Fate Still Unclear Of Bills Bringing Iran In Line With FATF Rules
Mohammad Sadr, a former reformist diplomat, has told the Iran newspaper that there is likely to be less opposition from the Expediency Council to two bills designed to bring Iran in line with regulations of the intergovernmental FATF (Financial Action Task Force.
“We hope for a resolution to the issue if the government can present a good and well-documented case,” Sadr was quoted as saying on Saturday by Iran, which supports the government of President Hassan Rouhani.

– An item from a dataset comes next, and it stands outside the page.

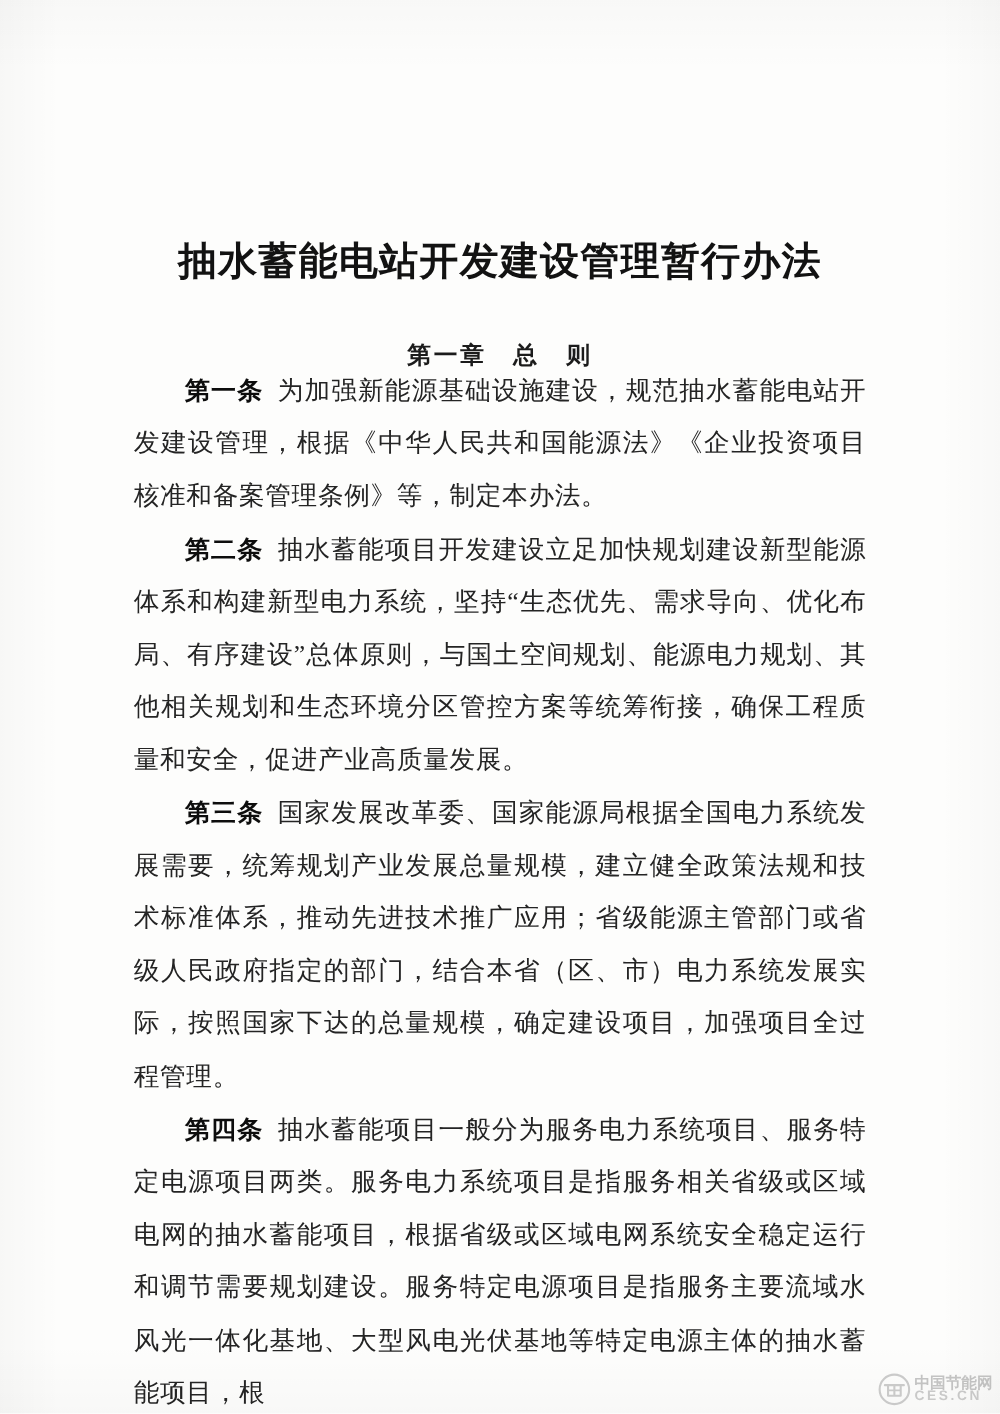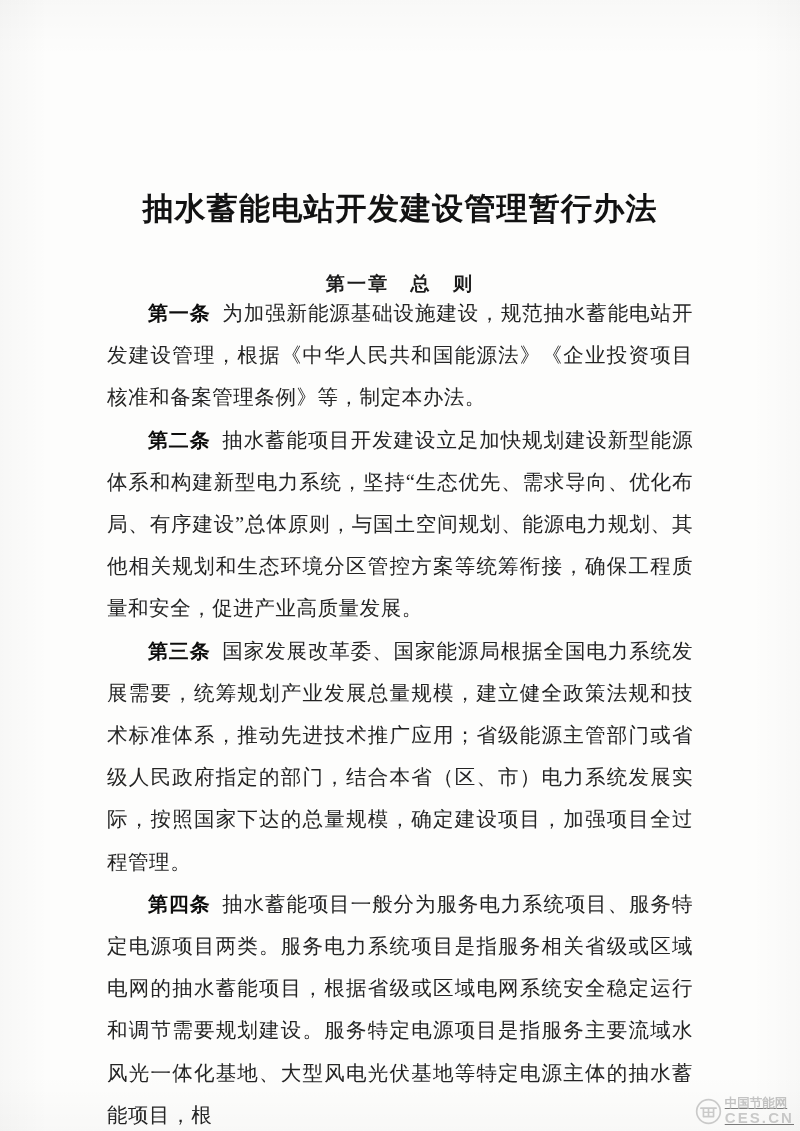"中国节能网" #watermark { align-items: flex-end -> center; text-decoration: underline -> none }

Despite controversy going back two years, officials have continued to make mixed predictions about fate of the bills, which would make it likely the FATF would remove Iran from a blacklist it joined in February. The legislation has been stuck since 2018 at the Expediency Council, which arbitrates in disputes between state bodies – after the watchdog Guardian Council turned down the bills after they passed parliament, then with a majority of centrists and reformists.
The battle over the required legislation has sharpened with the prospects of sanctions easing after United States President-elect Joe Biden takes office in January. Rouhani has long supported accession to FATF rules in order to develop international connections, while his principlist opponents argue it would compromise Iranian sovereignty and undermine self-reliance.
FATF members – who host most of the world’s financial centers – are required to exercise enhanced diligence and counter-measures against blacklisted states. This would inhibit Iran’s access to international financial markets even if US sanctions were eased.
Kayhan newspaper, which is funded by the office of the Supreme Leader Ali Khamenei, said on Saturday in a commentary that FATF was a “financial spy” serving Iran’s enemies – the United States and Israel – and tightening their “siege” on the country.
Another member of the 44-member Expediency Council, hardline politician Mostafa Mir-Salim, however, has said the council will turn down the bills. “Circumstances have not changed,” he told Borna News on Saturday. “There is more evidence now that in view of the cruel continuation and deepening of the [US] sanctions, joining the FATF [conventions] will be damaging to the country, revolution and people’s interests.”
Last week government officials said Khamenei has agreed to Rouhani’s request to extend the deadline for the Expediency Council’s decision on the two bills. The deadline expired a year ago without any decision announced.
Officials of the Rouhani administration and reformists have accused opponents of FATF accession of having a vested financial interest in thwarting transparency and anti-money-laundering laws. Foreign Minister Mohammad Javad Zarif said in November 2018 that some opposing the FATF were profiting to the tune of billions of dollars. The only other country on the FATF blacklist is North Korea.